Researchers Develop Alzheimer’s At-Risk Checklist
Medical researchers have developed a checklist they say can predict with relative certainty whether a person age 65 or over is at high risk of developing Alzheimer’s disease in the next six years.
Using risk factors such as slowed movement and brain activity, the checklist accurately predicted about half the cases of dementia that appeared in a group of elderly people who were studied for more than six years, said the researchers from the University of California, San Francisco.
Alzheimer’s disease is a progressive, debilitating form of dementia that causes memory loss, confusion, and difficulty thinking. It affects about 5.3 million Americans and 26 million people worldwide.
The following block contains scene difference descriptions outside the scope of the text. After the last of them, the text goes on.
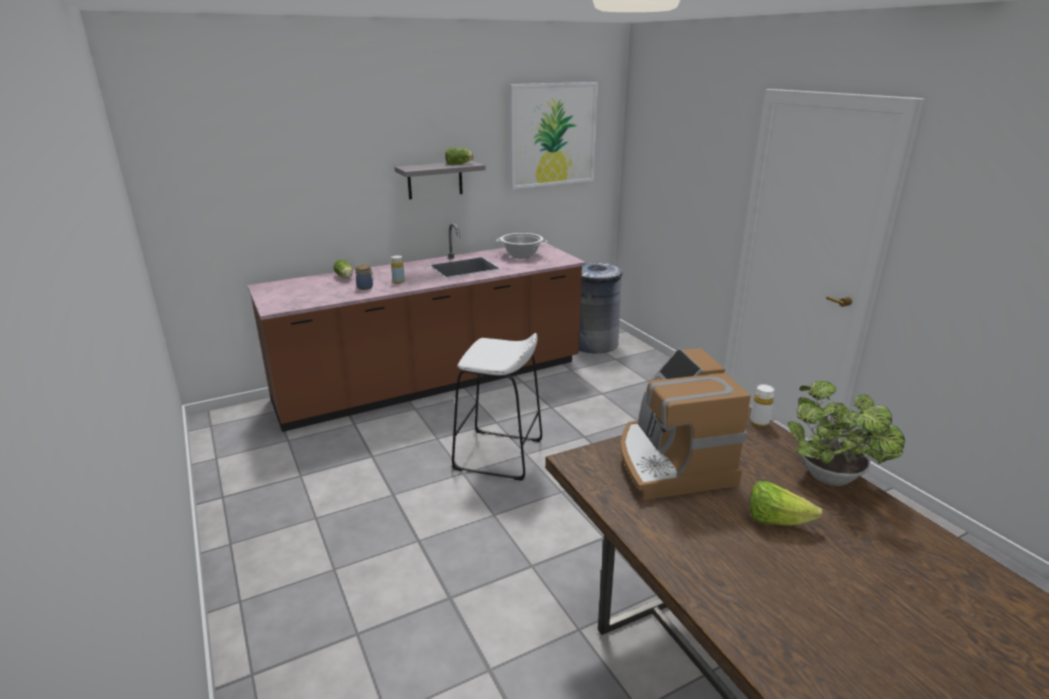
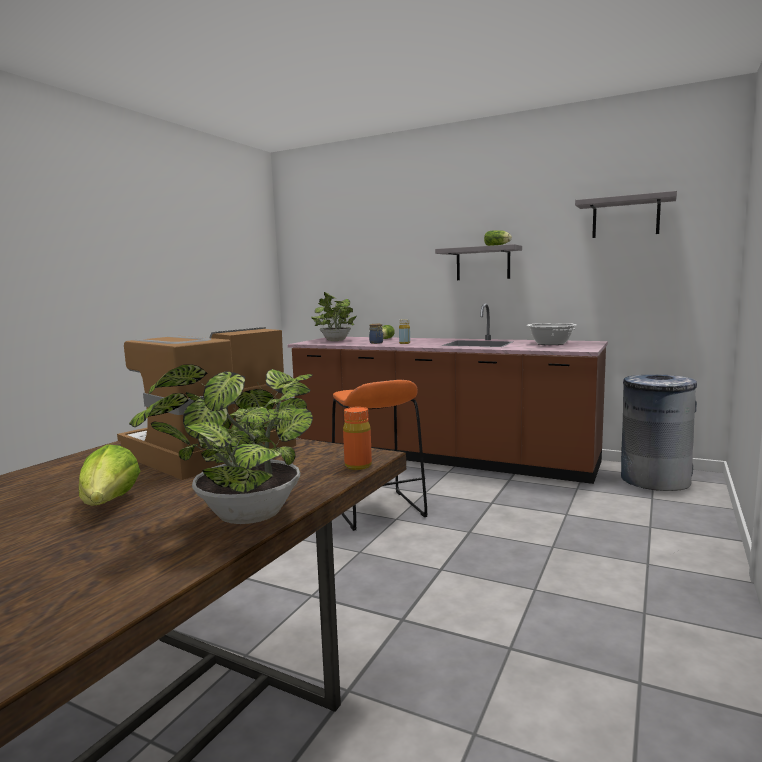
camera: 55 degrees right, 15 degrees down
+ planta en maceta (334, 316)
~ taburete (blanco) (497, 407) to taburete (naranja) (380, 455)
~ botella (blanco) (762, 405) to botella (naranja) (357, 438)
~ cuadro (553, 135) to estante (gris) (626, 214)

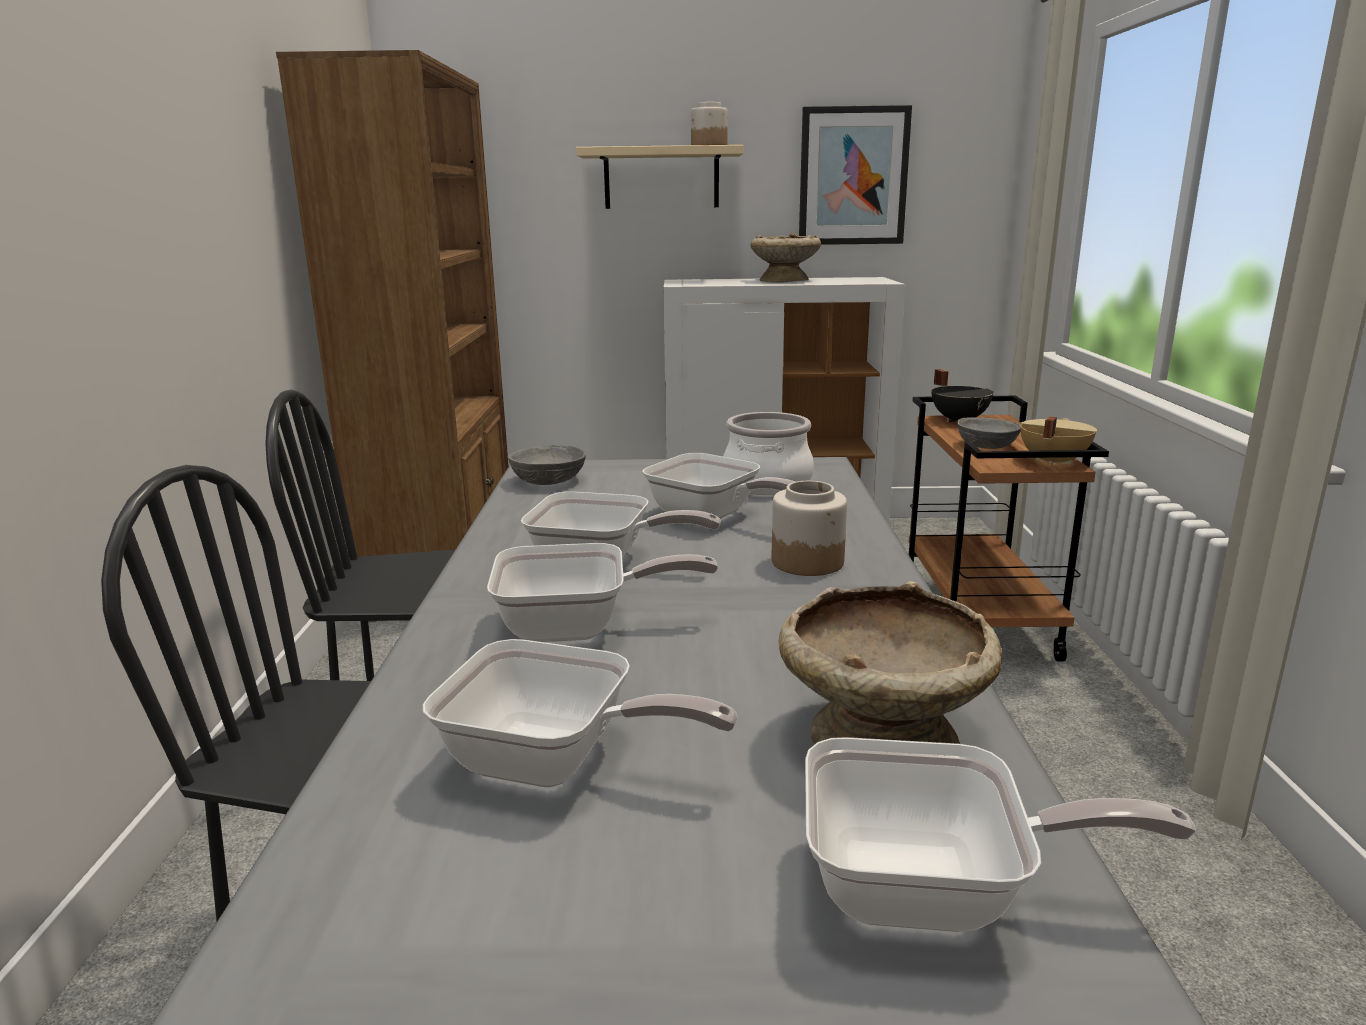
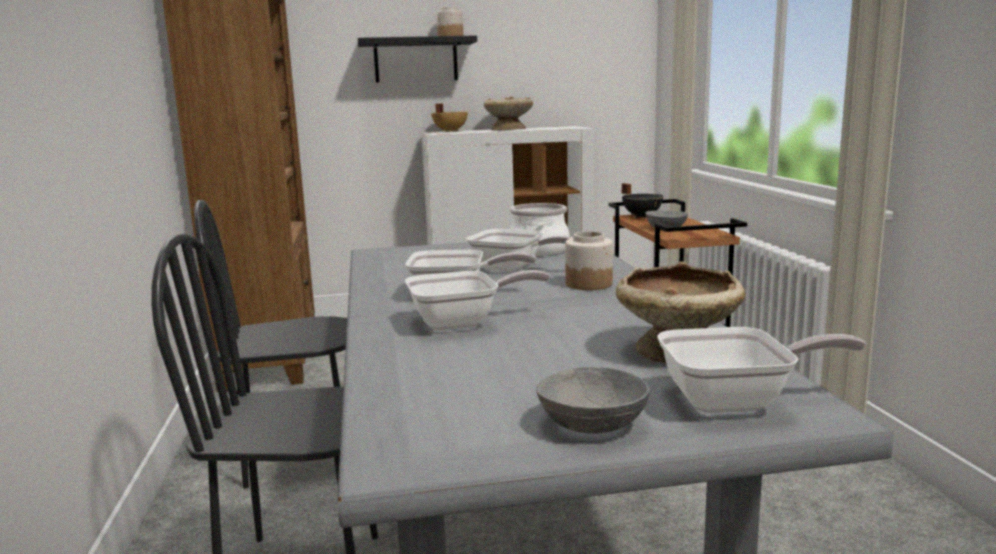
camera: 10 degrees left, 5 degrees down
~ estante (beis) (660, 177) to estante (negro) (417, 58)
~ olla (beis) (1058, 441) to (449, 117)
~ cuenco (gris) (546, 465) to (592, 400)
- sartén (580, 713)
- cuadro (855, 175)

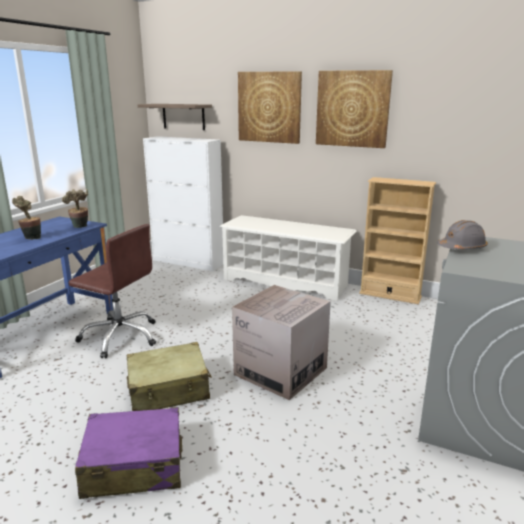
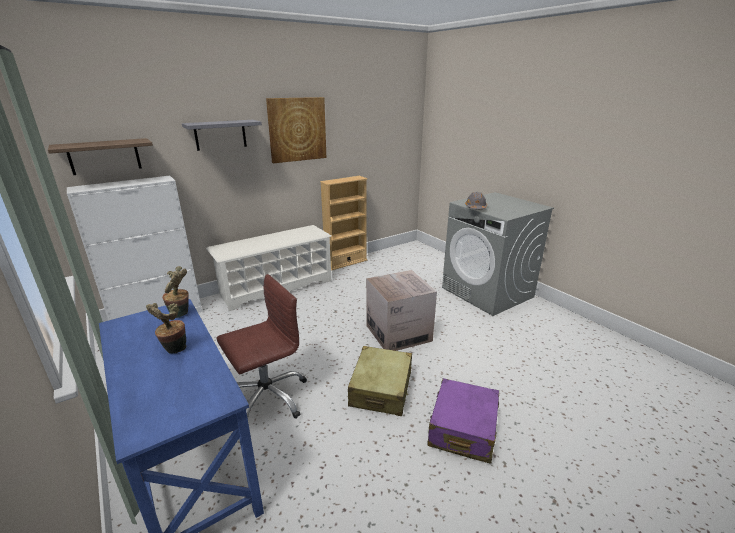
camera: 60 degrees left, 5 degrees up
~ cuadro (270, 107) to estante (gris) (222, 135)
Patients with advanced forms of the disease are unable to function or take care of themselves.
Common Alzheimer’s Disease Factors
The checklist is a 15-point scale of some of the best known risk factors of Alzheimer’s, researchers said. Advanced age, having the ApoE4 gene, poor scores on thinking tests, and other factors are included.
The checklist also includes lesser-known factors which may indicate Alzheimer’s, including a history of heart bypass surgery, difficulty with physical tasks such as buttoning a shirt, being underweight, and not drinking alcohol, the researchers said.
People who score eight or higher on the checklist are considered to be at high risk of developing the form of dementia within six years.
Study of Seniors Seeks Dementia Symptoms
The checklist was developed by a team of scientists who studied 3,375 people with an average age of 76 who had not been diagnosed with dementia. The study followed the patients for six years, during which time 480 of the participants developed dementia.
The researchers further examined those with dementia to determine which factors predicted those who would develop Alzheimer’s. They found that 56 percent of those with high scores on the checklist of risk factors had developed dementia in the six years. Twenty-three percent of people with moderate scores on the checklist developed dementia and just four percent with low scores did, the study says.
In all, the index correctly classified 88 percent of patients in the study, researchers said.
An Important Tool in the Fight Against Alzheimer’s
Having a tool that can accurately predict the risk of developing Alzheimer’s could help doctors better monitor certain at-risk patients and help drug companies develop medications to treat the early stages of the incurable disease, researchers said.
“This new risk index could be very important both for research and for people at risk of developing dementia and their families,” they said in a statement accompanying the study results.